A new study – “Home Remedies, Accessory Apartments on Long Island:  Lessons Learned” – explores the complex relationship between Long Island and accessory apartments, a housing type that has been used both legally and illegally in a wide range of communities to address the need for affordable housing and the desire of seniors to remain in their homes. A classic accessory apartment is a separate, secondary, dwelling unit of much smaller size than the primary home, either in the house itself or in a carriage house or converted garage.

The need for accessory apartments stems from the fact that Long Island has gone from being one of the most affordable places to raise a family to one of the least affordable. The single-family neighborhoods that defined Long Island’s appeal are now home to shrinking families struggling to cover the costs of all those empty bedrooms, even as the region’s work force faces a shortage of moderately priced rental housing. As a result, single-family homeowners installed an estimated 90,000 illegal apartments by the mid-1980s, according to the Long Island Regional Planning Board.

Accessory apartments have proven their worth as the most affordable type of rental housing in the region. They can be easily accommodated because they don’t require large infusions of capital, new roads, new sewers or expansion of the electrical grid. Instead, existing neighborhoods absorb the rental-seeking population like a sponge, while stabilizing finances for tax-strapped homeowners. They also provide affordable housing that is blended throughout the community rather than clustered, and having a resident homeowner usually means that they are better maintained than rentals with absentee owners.
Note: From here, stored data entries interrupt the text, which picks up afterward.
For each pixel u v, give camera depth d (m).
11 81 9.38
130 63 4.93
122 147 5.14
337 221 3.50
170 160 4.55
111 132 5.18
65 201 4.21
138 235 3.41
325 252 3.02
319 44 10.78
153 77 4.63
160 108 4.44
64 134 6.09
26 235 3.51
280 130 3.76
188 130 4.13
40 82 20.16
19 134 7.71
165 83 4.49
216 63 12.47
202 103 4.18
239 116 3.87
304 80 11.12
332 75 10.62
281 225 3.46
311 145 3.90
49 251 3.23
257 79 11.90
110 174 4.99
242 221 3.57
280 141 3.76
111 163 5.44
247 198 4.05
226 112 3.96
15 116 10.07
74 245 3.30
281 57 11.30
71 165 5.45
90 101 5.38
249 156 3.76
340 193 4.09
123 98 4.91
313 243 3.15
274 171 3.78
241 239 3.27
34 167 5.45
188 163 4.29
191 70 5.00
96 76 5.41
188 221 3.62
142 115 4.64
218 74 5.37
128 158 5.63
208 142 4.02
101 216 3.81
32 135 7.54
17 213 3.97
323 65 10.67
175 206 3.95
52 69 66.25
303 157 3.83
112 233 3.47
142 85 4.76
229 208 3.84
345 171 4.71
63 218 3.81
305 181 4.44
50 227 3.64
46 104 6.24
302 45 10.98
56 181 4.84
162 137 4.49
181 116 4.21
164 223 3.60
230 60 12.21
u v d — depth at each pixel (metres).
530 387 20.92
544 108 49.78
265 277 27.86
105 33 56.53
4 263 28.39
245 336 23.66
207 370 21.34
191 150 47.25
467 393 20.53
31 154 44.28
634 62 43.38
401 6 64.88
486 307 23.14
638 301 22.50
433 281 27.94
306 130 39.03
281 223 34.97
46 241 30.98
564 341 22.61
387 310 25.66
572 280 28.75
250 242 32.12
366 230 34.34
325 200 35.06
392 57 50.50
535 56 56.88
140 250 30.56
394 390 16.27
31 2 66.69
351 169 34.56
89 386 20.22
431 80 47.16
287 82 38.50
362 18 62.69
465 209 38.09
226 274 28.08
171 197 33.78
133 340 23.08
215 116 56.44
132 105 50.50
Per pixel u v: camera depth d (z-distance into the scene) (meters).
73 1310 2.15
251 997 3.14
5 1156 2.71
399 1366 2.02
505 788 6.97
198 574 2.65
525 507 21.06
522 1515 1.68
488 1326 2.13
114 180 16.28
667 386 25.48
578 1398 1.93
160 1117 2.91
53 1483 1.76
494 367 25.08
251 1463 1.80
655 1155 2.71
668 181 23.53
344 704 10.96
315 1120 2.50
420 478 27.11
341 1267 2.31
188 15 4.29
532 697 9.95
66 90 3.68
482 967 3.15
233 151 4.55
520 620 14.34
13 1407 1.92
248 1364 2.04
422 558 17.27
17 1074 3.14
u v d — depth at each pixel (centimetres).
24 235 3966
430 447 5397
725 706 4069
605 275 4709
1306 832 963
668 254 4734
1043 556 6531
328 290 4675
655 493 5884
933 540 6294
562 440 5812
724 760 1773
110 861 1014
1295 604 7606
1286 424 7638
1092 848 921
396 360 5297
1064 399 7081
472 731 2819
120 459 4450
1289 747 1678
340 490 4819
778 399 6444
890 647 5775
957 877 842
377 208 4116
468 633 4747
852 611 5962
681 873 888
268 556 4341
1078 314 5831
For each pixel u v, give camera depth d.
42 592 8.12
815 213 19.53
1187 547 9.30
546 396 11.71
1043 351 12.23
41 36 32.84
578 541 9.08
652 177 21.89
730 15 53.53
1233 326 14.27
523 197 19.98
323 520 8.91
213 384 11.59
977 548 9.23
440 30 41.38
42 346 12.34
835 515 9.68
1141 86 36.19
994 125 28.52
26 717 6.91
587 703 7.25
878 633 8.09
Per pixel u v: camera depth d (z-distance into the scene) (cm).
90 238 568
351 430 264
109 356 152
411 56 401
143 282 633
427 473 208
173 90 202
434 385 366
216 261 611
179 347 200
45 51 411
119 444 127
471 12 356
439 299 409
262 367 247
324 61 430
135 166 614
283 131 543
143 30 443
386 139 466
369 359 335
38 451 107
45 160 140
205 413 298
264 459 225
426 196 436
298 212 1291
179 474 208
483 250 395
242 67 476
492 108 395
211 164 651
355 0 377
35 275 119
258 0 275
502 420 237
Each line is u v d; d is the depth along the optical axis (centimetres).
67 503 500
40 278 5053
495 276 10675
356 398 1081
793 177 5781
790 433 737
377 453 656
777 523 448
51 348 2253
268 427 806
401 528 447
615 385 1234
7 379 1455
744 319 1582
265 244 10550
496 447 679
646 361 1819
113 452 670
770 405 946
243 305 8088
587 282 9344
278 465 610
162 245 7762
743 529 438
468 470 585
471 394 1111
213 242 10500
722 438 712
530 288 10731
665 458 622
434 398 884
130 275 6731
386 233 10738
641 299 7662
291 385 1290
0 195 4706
The study reveals that almost four decades after some Long Island towns began cautiously allowing accessory apartments in single-family homes, this housing type is broadly accepted in Suffolk County, even as it remains controversial in much of Nassau. At the same time, despite any number of crackdowns, amnesties and code changes, both counties continue to contend with rampant illegal apartments whose owners are uninterested in finding ways to be legal. Several jurisdictions have all but resigned themselves to the illegality by assessing extra taxes on presumed scofflaws who refuse to allow inspectors access to their homes. Still, for many Long Islanders accessory apartments are essential, and Long Island’s experience with them holds a key to addressing the need for affordable housing in the future.